36. The non-transitory computer-readable storage medium of claim 35, wherein a return adjustment coefficient of the at least one return adjustment coefficient indicates a ratio of a return rate metric reached over a corresponding revenue returning time length starting from cost being consumed to a return rate metric reached upon expiration of the revenue returning period.

37. The non-transitory computer-readable storage medium of claim 35, wherein the method further comprises:

obtaining historical cost data and historical revenue data associated with the content delivery plan; and

determining, based on the historical cost data and the historical revenue data, a plurality of return adjustment coefficients respectively corresponding to a plurality of revenue returning time lengths within the revenue returning period.

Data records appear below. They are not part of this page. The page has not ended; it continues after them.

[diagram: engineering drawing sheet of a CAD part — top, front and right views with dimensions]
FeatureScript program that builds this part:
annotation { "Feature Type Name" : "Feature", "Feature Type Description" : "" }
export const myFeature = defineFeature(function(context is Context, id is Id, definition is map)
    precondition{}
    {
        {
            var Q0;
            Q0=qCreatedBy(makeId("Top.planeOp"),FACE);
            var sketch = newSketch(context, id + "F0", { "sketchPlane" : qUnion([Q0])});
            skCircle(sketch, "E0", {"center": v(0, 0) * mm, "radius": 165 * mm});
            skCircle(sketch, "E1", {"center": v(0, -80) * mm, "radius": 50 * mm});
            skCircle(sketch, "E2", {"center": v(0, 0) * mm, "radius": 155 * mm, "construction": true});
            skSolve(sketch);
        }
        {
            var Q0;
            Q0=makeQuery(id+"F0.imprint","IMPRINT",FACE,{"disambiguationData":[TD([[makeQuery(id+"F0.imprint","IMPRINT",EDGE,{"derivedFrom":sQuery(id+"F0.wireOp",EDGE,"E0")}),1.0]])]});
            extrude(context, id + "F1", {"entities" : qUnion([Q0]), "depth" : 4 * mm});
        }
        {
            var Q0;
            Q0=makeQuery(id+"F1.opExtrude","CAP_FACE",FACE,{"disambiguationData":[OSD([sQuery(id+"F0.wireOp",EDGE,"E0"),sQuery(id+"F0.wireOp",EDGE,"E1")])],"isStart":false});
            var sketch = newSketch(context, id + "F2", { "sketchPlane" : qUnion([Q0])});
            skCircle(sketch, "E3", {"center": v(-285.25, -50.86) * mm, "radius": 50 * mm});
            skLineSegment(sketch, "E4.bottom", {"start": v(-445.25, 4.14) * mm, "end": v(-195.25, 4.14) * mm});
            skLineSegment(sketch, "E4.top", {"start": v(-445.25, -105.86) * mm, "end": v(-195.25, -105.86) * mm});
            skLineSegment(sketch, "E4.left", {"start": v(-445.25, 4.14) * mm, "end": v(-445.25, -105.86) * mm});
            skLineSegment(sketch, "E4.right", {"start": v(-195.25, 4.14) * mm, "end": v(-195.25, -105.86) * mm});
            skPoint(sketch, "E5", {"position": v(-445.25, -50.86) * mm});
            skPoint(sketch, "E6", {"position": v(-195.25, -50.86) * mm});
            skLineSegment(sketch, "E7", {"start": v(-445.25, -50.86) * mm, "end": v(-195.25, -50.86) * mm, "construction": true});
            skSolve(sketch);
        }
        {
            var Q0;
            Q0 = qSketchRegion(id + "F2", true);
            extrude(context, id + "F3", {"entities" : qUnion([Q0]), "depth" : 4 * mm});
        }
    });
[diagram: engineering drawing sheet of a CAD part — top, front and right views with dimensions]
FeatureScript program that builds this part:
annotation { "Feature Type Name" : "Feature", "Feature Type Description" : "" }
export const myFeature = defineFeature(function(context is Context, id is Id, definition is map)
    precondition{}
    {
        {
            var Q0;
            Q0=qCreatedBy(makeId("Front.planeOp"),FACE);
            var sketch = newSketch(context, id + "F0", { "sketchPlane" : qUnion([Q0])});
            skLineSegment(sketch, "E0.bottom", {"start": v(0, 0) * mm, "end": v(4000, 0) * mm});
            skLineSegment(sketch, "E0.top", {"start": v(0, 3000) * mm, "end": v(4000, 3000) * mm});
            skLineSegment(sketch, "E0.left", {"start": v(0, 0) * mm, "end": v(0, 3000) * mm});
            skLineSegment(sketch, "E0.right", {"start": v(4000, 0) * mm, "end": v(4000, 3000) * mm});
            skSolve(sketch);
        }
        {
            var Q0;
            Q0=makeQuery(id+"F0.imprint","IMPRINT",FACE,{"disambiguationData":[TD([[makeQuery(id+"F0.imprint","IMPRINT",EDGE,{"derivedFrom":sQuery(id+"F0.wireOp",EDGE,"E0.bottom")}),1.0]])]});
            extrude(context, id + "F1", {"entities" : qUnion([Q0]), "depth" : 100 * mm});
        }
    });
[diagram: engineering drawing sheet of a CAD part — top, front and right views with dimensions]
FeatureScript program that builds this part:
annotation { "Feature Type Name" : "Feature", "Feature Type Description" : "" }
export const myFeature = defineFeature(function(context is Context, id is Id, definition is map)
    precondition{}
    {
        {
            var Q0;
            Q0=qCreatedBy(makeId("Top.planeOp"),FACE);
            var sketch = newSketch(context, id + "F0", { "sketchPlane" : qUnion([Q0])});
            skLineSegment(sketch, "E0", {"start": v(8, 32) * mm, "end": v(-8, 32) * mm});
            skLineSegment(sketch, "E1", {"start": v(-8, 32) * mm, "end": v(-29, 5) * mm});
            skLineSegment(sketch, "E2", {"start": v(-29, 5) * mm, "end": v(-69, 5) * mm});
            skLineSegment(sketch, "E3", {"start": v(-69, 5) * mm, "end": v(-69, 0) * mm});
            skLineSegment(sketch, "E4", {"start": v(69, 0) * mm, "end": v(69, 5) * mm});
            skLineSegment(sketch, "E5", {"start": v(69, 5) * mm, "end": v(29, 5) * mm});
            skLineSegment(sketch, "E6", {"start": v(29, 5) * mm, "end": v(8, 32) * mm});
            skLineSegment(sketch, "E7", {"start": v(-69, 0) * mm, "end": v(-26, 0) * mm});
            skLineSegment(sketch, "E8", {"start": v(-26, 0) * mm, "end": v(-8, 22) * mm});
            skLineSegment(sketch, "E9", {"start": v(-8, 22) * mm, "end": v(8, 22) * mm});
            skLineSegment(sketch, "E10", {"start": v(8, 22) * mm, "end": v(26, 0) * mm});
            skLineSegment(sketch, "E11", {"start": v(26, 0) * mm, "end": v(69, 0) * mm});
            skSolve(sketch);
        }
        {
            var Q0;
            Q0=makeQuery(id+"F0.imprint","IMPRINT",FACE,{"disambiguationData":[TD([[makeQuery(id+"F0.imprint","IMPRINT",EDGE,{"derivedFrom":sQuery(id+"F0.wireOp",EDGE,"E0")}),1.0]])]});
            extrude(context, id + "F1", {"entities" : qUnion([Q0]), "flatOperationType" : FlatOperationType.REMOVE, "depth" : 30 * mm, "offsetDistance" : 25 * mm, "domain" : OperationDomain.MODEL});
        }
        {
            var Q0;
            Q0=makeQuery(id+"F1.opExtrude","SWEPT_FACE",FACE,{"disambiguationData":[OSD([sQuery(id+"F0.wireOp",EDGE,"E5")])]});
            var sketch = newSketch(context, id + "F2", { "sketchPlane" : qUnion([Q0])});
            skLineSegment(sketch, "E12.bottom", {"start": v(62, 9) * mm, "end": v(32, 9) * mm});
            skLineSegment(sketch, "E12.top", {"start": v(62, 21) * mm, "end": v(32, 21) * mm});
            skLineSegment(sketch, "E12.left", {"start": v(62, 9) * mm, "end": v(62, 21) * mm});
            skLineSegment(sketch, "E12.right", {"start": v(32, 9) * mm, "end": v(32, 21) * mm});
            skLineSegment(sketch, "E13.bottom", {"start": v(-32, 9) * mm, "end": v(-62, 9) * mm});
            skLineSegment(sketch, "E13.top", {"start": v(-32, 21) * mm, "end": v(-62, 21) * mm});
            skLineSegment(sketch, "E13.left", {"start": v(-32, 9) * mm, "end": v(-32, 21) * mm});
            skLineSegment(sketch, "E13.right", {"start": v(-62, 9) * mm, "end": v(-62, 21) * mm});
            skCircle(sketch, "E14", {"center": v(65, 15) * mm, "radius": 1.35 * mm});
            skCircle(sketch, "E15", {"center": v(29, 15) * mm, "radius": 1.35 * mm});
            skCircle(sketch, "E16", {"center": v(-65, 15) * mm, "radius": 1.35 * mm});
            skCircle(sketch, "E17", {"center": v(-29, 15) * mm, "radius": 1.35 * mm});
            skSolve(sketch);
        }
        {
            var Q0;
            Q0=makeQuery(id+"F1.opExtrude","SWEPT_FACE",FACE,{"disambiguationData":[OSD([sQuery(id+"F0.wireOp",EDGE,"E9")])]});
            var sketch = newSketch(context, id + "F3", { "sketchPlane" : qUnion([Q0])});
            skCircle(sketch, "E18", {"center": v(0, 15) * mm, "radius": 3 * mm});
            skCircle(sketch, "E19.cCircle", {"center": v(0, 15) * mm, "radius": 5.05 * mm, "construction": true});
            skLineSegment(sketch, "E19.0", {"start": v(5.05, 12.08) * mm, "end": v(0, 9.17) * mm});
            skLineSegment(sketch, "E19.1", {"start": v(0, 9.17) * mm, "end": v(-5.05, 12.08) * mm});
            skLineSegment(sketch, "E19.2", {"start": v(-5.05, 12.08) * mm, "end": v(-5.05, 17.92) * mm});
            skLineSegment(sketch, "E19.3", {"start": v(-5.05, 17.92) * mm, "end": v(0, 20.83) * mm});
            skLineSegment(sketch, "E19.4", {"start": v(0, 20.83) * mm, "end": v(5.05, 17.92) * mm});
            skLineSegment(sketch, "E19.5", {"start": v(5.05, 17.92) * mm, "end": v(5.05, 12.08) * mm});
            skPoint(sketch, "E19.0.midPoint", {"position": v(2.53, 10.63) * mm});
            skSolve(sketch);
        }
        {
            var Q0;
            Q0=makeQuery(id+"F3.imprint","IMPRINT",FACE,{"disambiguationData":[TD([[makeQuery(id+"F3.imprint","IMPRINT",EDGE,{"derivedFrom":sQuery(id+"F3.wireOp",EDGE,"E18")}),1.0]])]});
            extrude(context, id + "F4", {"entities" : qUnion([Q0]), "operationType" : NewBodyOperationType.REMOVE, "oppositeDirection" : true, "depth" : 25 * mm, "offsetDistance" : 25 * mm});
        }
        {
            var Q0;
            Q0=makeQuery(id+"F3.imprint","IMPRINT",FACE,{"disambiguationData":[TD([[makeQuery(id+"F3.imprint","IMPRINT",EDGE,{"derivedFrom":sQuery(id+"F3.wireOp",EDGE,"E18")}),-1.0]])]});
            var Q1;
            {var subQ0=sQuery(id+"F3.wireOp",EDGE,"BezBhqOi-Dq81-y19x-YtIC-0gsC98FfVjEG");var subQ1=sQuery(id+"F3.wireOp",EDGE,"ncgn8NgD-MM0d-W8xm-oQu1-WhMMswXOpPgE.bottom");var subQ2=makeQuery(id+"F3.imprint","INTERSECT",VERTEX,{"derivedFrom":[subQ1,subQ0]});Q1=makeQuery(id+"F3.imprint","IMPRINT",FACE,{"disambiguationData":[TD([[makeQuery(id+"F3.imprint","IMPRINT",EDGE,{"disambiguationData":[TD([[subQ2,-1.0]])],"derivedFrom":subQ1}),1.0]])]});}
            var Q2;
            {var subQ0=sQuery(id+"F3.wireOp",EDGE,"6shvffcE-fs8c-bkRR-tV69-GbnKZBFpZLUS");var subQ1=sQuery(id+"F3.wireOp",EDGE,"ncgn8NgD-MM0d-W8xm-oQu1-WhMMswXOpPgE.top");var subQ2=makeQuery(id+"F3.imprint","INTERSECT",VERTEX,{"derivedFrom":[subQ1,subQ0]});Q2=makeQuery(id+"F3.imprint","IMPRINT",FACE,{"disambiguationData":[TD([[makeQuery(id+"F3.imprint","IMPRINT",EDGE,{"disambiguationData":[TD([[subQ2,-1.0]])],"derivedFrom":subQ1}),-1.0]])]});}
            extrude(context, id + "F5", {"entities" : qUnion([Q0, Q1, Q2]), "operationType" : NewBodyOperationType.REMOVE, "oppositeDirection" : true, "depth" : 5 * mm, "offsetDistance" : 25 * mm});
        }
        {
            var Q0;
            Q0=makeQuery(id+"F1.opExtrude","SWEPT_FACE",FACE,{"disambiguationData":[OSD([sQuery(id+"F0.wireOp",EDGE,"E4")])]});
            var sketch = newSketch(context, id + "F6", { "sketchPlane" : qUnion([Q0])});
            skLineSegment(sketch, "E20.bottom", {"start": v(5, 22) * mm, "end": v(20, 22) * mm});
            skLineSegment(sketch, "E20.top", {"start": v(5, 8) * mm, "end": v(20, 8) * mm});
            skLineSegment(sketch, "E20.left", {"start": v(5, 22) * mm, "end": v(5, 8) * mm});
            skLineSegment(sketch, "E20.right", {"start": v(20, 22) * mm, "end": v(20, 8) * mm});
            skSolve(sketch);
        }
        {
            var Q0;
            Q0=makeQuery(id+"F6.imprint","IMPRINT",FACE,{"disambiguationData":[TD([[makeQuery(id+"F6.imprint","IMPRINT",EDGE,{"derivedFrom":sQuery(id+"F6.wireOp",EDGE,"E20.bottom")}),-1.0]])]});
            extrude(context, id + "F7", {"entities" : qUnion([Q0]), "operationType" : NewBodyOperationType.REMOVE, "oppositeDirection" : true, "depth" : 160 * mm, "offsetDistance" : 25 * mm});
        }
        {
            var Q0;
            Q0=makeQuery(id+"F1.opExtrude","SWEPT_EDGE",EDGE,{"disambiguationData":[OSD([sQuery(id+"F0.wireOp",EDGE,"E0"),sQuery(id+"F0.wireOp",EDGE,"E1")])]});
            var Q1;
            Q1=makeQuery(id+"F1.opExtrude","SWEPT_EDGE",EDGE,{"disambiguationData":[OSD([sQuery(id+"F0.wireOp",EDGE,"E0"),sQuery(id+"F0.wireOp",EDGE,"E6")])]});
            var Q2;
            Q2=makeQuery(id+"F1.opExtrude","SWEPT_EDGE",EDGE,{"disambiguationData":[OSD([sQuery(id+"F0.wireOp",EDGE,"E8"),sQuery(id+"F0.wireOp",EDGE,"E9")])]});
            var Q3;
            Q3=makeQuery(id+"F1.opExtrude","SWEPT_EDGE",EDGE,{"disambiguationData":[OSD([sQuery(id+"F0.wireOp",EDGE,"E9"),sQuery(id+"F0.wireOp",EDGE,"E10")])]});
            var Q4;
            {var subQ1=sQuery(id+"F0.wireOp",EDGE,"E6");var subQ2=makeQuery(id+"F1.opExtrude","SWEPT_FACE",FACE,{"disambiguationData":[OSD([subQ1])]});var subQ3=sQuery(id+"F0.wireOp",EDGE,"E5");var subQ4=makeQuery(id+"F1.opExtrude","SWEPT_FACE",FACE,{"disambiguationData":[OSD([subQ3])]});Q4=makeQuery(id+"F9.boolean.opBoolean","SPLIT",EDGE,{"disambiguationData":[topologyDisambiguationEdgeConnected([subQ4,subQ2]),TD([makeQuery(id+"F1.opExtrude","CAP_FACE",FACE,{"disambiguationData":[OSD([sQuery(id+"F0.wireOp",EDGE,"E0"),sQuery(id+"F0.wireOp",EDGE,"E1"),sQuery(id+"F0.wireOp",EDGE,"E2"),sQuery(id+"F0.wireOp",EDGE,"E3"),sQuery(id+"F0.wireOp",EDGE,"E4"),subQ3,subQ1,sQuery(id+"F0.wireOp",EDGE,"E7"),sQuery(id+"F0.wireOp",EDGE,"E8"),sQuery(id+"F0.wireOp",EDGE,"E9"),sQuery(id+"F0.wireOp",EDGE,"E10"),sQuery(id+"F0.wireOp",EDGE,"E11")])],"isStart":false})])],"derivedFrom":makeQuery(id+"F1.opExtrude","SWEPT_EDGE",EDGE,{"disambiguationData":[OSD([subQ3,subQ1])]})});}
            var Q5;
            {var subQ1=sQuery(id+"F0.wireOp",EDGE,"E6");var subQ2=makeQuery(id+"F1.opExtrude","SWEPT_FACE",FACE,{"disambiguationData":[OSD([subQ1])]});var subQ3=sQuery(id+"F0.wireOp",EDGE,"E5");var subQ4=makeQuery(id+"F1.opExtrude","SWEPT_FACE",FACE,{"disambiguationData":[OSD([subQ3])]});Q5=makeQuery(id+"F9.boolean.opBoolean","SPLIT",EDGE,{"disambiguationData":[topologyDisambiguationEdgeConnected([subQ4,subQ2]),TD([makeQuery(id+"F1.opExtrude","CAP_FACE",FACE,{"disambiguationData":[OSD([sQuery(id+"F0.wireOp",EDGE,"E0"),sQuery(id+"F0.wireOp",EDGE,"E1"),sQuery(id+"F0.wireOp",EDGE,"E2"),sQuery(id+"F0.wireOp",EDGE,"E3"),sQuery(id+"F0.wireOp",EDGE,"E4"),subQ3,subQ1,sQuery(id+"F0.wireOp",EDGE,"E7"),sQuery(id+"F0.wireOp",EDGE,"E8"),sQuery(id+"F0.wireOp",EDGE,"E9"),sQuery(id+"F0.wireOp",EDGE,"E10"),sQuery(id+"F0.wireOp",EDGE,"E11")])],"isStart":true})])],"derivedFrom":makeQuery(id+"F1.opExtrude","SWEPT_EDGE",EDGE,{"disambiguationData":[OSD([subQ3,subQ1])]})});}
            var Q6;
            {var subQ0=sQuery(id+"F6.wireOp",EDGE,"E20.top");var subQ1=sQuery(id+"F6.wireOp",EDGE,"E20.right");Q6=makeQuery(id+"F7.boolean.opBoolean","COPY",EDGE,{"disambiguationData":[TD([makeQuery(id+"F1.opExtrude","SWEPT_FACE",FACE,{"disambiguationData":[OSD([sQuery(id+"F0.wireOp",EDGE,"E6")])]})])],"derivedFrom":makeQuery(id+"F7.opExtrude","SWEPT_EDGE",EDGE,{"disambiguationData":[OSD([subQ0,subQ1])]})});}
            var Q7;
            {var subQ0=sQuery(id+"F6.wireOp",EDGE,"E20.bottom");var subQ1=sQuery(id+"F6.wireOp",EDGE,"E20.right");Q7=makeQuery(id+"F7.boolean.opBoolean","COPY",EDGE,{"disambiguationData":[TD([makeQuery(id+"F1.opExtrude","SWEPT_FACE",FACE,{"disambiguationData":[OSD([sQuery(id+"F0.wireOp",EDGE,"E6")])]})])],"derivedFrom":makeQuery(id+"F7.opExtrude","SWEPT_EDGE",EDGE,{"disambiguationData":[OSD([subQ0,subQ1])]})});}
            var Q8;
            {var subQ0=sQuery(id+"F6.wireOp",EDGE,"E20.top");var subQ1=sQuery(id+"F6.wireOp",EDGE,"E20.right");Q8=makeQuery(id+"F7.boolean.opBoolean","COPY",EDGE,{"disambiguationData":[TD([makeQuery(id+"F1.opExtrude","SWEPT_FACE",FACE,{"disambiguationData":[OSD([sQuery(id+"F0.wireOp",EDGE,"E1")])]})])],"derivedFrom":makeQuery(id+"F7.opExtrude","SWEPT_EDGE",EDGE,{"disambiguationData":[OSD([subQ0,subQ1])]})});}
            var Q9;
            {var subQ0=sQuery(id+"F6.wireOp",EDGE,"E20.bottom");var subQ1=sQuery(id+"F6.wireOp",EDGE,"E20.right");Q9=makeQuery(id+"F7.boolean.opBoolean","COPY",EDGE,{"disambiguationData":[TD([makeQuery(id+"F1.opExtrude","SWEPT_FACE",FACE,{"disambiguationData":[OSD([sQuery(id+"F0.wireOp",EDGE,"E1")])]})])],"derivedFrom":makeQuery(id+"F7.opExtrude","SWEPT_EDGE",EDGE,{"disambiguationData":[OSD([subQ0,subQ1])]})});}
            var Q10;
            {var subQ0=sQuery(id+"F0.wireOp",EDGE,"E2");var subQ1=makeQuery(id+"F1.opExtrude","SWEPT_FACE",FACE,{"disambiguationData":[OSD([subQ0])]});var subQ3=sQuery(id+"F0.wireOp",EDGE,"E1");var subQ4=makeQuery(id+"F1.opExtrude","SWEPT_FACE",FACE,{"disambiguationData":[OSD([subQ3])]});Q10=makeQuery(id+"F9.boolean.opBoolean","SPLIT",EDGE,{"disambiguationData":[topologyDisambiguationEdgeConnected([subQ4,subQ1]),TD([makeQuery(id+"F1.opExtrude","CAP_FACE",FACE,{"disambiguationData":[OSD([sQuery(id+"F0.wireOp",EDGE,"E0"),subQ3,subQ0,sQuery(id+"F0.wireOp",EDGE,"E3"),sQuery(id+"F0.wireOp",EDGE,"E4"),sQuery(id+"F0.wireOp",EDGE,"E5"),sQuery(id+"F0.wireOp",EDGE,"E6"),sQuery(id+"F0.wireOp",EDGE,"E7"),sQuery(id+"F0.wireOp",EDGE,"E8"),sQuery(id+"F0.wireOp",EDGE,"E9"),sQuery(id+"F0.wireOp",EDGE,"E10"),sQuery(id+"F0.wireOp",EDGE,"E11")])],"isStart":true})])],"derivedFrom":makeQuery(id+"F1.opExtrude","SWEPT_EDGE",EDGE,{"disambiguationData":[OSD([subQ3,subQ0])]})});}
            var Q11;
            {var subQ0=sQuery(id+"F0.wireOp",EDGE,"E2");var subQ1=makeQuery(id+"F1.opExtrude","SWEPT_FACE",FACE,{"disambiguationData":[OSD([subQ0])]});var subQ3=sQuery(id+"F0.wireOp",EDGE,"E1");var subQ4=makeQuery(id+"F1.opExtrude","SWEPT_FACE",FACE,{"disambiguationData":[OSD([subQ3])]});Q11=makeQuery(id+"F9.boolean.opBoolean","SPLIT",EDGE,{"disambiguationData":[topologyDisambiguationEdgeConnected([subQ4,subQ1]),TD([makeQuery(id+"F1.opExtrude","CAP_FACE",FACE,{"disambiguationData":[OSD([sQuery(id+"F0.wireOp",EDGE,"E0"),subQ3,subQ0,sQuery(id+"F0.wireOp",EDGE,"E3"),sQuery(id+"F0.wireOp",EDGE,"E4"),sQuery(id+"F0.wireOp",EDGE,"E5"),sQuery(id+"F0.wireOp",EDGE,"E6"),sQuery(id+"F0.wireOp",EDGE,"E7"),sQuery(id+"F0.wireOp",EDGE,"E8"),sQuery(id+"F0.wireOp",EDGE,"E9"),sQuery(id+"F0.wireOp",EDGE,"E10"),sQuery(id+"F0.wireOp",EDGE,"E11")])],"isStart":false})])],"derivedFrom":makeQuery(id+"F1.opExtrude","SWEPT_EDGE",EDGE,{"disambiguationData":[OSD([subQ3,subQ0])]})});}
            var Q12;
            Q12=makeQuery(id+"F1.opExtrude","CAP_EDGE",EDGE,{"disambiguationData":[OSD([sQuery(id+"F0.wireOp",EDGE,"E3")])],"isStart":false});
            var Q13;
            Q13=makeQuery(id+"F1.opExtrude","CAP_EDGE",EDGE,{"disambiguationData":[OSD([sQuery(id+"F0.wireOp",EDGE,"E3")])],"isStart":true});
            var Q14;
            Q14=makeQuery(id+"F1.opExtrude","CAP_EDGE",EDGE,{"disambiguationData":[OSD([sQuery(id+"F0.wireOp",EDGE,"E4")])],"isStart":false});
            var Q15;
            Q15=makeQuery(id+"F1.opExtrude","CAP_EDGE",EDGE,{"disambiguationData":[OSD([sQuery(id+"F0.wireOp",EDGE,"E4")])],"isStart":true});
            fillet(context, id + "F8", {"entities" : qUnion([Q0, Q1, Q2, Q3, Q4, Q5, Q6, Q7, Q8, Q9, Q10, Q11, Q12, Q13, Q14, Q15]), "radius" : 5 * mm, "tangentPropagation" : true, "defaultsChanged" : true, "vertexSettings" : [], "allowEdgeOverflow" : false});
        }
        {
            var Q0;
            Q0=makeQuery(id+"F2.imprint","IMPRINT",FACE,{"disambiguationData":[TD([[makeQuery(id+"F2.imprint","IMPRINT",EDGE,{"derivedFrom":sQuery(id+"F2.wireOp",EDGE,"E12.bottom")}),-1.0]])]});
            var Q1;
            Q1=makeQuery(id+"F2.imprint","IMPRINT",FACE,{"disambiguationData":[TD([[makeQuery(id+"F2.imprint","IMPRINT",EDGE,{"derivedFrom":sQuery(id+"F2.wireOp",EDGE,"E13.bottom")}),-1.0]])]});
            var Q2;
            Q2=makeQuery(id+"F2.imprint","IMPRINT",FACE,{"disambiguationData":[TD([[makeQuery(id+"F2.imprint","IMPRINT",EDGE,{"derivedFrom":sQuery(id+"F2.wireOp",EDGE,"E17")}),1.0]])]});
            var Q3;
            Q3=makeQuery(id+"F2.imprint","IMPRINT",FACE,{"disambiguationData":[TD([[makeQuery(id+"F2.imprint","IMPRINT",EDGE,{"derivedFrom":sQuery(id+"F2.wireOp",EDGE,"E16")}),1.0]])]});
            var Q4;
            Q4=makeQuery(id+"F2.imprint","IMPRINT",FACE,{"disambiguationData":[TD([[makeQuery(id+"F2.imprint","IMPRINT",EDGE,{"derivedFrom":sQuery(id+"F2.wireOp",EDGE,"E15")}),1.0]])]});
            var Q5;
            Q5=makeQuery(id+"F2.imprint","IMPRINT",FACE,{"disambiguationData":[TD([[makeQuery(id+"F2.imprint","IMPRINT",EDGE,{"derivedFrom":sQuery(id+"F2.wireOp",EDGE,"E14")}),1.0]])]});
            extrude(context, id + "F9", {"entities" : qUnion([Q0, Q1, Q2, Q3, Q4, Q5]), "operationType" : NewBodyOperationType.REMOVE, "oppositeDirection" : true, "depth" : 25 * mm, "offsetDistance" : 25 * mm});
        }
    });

38. The non-transitory computer-readable storage medium of claim 37, wherein determining the plurality of return adjustment coefficients comprises:

for a given historical cost consumed at a given historical time point in the historical cost data, determining, from the historical revenue data, a plurality of pieces of historical revenue respectively obtained over the plurality of revenue returning time lengths starting from the given historical time point, the plurality of pieces of historical revenue being attributed to the given historical cost;

determining, based on the plurality of pieces of historical revenue and the given historical cost, a plurality of historical return rate metrics corresponding to the plurality of revenue returning time lengths; and

determining, based on a ratio of a historical return rate metric corresponding to each revenue returning time length to a historical return rate metric upon expiration of the revenue returning period, a return adjustment coefficient corresponding to the revenue returning time length.